In the falling action, “Domodachi” and Monster depict their characters at fences. Like the guardrail with the bikes, these fences stand as places to shed a past self. The world beyond the fence in “Domodachi” is simply the world the protagonist left behind at the beginning. Whereas, in Monster the fence is “the end of the line,” the world on the other side is one Minato and Yori cannot trespass in this life. The protagonist of “Domodachi” does not hesitate climbing the fence out of the darkness, waving goodbye to the friend who saved him, and then turning away. Minato and Yori do not cross their fence until the very end of the film. They run from their landslide-wrecked train car past where the fence once was into the light. In many interpretations, the two die at the end of the film, running past “the end of the line” and thus the end of their lives. 

However, the original ending of Monster has Minato and Yori turn toward the camera at the sound of their names being called. This is the image on the film’s poster despite not appearing in the final cut. “Domodachi” ends with the same scene. Its characters, reunited on their bicycles, turn back toward the camera. Both pieces force the viewer to acknowledge their role as spectator at the end. The characters hold you with their stares as you cross your arms and try to decipher what happened. Did they live? Did they die? Who was the real monster? The credits roll and you turn to your friend to ask them what they think. The music dies down and you read the comments to see what other people are saying. This is how you make art into the past tense.

“Domodachi” concludes with its protagonist returning to the world he escaped, a complete diversion from Monster. In Monster, Minato and Yori run away. Here, in “Domodachi,” the protagonist decides to come back. There is often the illusion that we can escape from life into art and then step out of it to return back to life. We have the choice to venture into artistic worlds, and we have the choice to leave. “Domodachi” blurs this line of life and art by having its protagonist turn back. In life, unlike art, there is no choice. You cannot step out of what is going on. 

In that sense, “Domodachi” is an echo of a lyric in Namjoon’s song “Yun (with Erkyah Badu)” off his 2022 album Indigo “I want to be human 'fore I do some art.” He wants to live his life before intellectualizing it. Writing your life into music does not mean freeing yourself of it. The protagonist of “Domodachi” returns back to the world he ran away from at the end, acknowledging that there is no real way to escape. Names change, people change, times change, but he is still him. Monster or not. Fake friends or not. Unlike film, unlike music, unlike art—life is not something you can simply observe. You must turn back and participate.

When Kim Namjoon announced his name change from Rap Monster to RM back in 2017, I thought the word monster would bury itself as something of the past. The word monster comes from the Latin verb moneo, monere meaning “to warn.” Monsters were viewed as warnings of the Gods’ discontent. When Rap Monster entered the rap scene, I would like to think the people saw it as a sign that the music world was about to change. Until 2017, I thought his stage name was endearing—an impressive proclamation and a courageous moniker.
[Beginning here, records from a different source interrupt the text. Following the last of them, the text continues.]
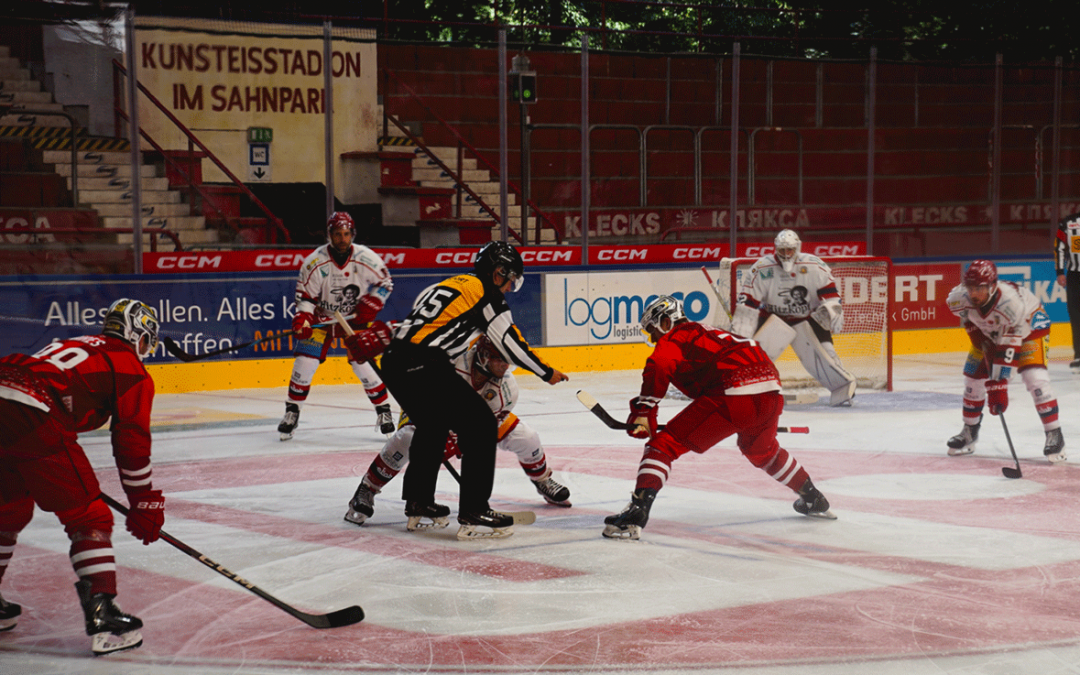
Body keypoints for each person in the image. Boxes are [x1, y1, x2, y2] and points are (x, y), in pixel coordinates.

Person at [368, 241, 569, 540]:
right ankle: (475, 508)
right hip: (425, 362)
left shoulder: (450, 284)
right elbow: (509, 341)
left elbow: (417, 322)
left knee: (432, 425)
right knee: (482, 424)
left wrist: (384, 337)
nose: (507, 289)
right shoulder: (485, 294)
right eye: (509, 280)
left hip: (394, 360)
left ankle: (419, 502)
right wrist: (546, 371)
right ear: (498, 272)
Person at [0, 298, 166, 655]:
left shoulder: (78, 343)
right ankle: (103, 615)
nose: (146, 349)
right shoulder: (131, 368)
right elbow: (131, 441)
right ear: (138, 335)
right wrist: (143, 500)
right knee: (89, 516)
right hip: (32, 410)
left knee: (7, 511)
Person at [603, 295, 835, 541]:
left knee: (662, 446)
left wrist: (644, 410)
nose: (652, 337)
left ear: (666, 321)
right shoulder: (712, 331)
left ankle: (634, 517)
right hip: (770, 392)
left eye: (653, 329)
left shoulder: (676, 336)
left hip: (733, 395)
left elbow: (660, 365)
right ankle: (813, 497)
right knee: (761, 450)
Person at [344, 334, 571, 528]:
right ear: (483, 355)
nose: (505, 366)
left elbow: (482, 430)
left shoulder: (507, 389)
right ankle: (367, 489)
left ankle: (542, 480)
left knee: (526, 436)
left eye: (507, 362)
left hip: (474, 419)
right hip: (427, 409)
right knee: (408, 439)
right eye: (500, 360)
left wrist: (457, 441)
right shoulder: (453, 363)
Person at [278, 211, 396, 440]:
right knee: (305, 362)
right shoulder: (314, 261)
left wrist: (372, 302)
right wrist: (304, 318)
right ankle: (292, 412)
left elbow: (385, 283)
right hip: (323, 321)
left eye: (346, 234)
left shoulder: (367, 258)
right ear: (329, 235)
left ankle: (384, 411)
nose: (342, 238)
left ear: (352, 234)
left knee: (364, 364)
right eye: (337, 234)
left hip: (355, 319)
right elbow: (306, 298)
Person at [945, 260, 1065, 461]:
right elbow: (967, 317)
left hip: (1028, 328)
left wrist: (999, 385)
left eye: (980, 288)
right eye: (970, 288)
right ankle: (969, 432)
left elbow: (1008, 347)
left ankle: (1054, 434)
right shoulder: (957, 298)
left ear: (992, 286)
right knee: (973, 379)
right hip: (989, 332)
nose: (974, 294)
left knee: (1034, 377)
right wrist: (978, 336)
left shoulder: (1011, 305)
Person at [729, 229, 856, 406]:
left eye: (790, 250)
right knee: (753, 358)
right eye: (782, 250)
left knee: (827, 355)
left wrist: (832, 309)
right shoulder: (761, 268)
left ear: (798, 247)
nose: (786, 254)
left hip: (808, 319)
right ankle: (736, 387)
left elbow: (831, 296)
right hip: (773, 320)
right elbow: (747, 306)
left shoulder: (815, 266)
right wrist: (741, 336)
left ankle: (842, 388)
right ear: (775, 248)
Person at [1055, 211, 1080, 373]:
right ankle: (1079, 355)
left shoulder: (1068, 222)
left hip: (1073, 276)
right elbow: (1059, 247)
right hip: (1074, 277)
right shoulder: (1067, 223)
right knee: (1076, 314)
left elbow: (1059, 248)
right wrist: (1059, 271)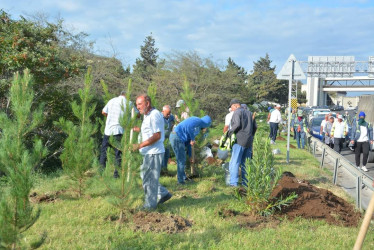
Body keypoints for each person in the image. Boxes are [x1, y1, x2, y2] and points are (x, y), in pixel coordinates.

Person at [132, 95, 172, 210]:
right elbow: (150, 131)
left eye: (140, 104)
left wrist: (139, 145)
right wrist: (137, 129)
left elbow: (157, 135)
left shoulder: (154, 115)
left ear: (147, 103)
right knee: (145, 175)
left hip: (154, 152)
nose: (137, 107)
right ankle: (163, 193)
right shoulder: (147, 115)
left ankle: (150, 206)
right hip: (148, 152)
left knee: (149, 180)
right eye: (137, 104)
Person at [100, 91, 134, 178]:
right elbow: (136, 114)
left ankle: (101, 173)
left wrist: (111, 117)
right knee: (118, 153)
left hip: (108, 130)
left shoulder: (111, 100)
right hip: (119, 130)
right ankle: (116, 175)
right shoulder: (129, 103)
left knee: (104, 152)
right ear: (127, 96)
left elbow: (103, 112)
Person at [169, 115, 212, 184]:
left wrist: (190, 156)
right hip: (176, 136)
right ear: (206, 123)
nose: (205, 129)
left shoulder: (197, 128)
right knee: (181, 159)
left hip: (179, 138)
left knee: (182, 159)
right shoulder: (197, 120)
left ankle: (183, 177)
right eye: (206, 126)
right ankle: (180, 181)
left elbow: (190, 143)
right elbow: (189, 127)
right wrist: (192, 139)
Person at [227, 99, 257, 187]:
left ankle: (233, 183)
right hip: (248, 141)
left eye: (231, 107)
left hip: (239, 140)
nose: (231, 109)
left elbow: (236, 124)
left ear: (235, 106)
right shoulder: (249, 113)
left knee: (235, 162)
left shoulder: (237, 112)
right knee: (246, 162)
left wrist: (229, 133)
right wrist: (251, 136)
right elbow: (255, 127)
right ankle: (246, 183)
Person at [161, 105, 175, 175]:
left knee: (167, 153)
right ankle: (161, 170)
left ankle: (165, 169)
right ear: (162, 112)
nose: (169, 115)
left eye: (170, 113)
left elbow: (174, 122)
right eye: (167, 113)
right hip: (161, 138)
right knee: (162, 154)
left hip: (168, 138)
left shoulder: (171, 117)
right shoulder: (159, 117)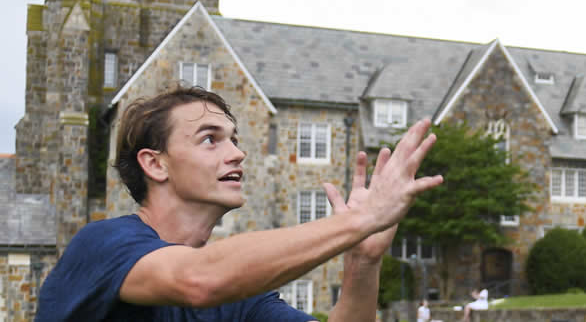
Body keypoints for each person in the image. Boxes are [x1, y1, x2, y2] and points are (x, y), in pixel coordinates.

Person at [38, 88, 444, 321]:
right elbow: (199, 279)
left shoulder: (240, 296)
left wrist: (363, 262)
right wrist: (361, 219)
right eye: (210, 139)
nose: (237, 154)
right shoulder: (102, 245)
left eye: (234, 140)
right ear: (155, 164)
When Namjoon wrote he no longer felt like it portrayed who he wanted to be, my idolized version of him cracked for the first time. I was fifteen then. It was too easy to see him as this untouchable musician. However, in wanting to leave a past self behind, I thought about how he and I were not that different. He finally became someone like me, someone human. Seeing images of Monster in “Domodachi” felt like seeing the past in Namjoon’s new present. Life is one long pursuit of trying to escape yourself and then trying to find that person, that name, that world, you left behind over and over again. Here Namjoon is—going back to go forward. After all, perhaps a monster is not such a terrible thing to have been.